I’ll very likely stick with Toggl, but Brett Terpstra’s command-line/plain text system doing has caught my attention. I’m working partly on an Ubuntu laptop these days (more about that another time, perhaps, but the short version is: meh, but it was cheap) and tearing core tools out of the Mac/iOS ecosystem has its attractions. Presumably I could stick a doing log file in Dropbox and access it from whatever system I happen to be in front of, but these sorts of shell tools aren’t very usable from my phone, so there’s little net benefit right now. This is also why I haven’t (yet?) moved from Things to something more like .taskpaper format files. Also because Things is delightful and fabulous and sync works in exactly the way Dropbox sync all too often doesn’t.

Still: doing: interesting.

Aperture vs. Lightroom

Stephen Hackett has a history of Apple’s photo management application Aperture.
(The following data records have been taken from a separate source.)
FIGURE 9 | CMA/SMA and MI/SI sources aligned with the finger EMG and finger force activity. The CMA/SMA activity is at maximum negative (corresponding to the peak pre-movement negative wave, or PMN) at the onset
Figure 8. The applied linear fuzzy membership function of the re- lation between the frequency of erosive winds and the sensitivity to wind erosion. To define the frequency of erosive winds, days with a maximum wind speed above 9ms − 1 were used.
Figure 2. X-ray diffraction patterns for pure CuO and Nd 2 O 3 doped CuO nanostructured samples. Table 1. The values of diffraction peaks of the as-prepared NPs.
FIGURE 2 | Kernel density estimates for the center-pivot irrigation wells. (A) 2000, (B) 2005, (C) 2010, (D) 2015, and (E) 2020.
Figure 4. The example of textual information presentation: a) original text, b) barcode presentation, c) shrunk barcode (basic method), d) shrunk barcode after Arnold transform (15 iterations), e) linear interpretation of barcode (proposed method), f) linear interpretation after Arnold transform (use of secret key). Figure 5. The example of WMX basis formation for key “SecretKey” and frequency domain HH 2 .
No doubt the program struggled to shake its early reputation. The performance woes and underwhelming feature set in the first version tainted people’s opinions in a way that was hard for Apple to shake.

I have no doubt that this is the case. But I also know that by the time version 3 rolled around, Aperture felt fast in use. Once the import and preview generation cycle had completed, the triage of a large run of shots was invariably snappy. Picking selects, discarding the remainder, tweaking RAW processing and filing images into destination folders was plain fast.

Fast to the point where I need to spend some quality time with Lightroom on my work iMac, trying to work out why its Library mode feels so darn clunky even though I’m running it on vastly superior hardware. It’s partly the weird semi-skeuomorphic display which wants to mimic 35mm slides, complete with their massive surrounds, and hence shows me bizarrely few images even on a 5K display. But it’s also the lag in flicking from one image to the next, which wasn’t a problem I had with Aperture. Even worse is scrolling through the library. How come my phone can handle scrolling through 20,000 images smoothly, but Lightroom can’t?

Perhaps I need to investigate Lightroom CC again. Is it possible to stop the newer app from uploading everything to Adobe’s cloud, yet? Because apart from ‘not being able to justify the inherent data security risk’, that seemed to have promise.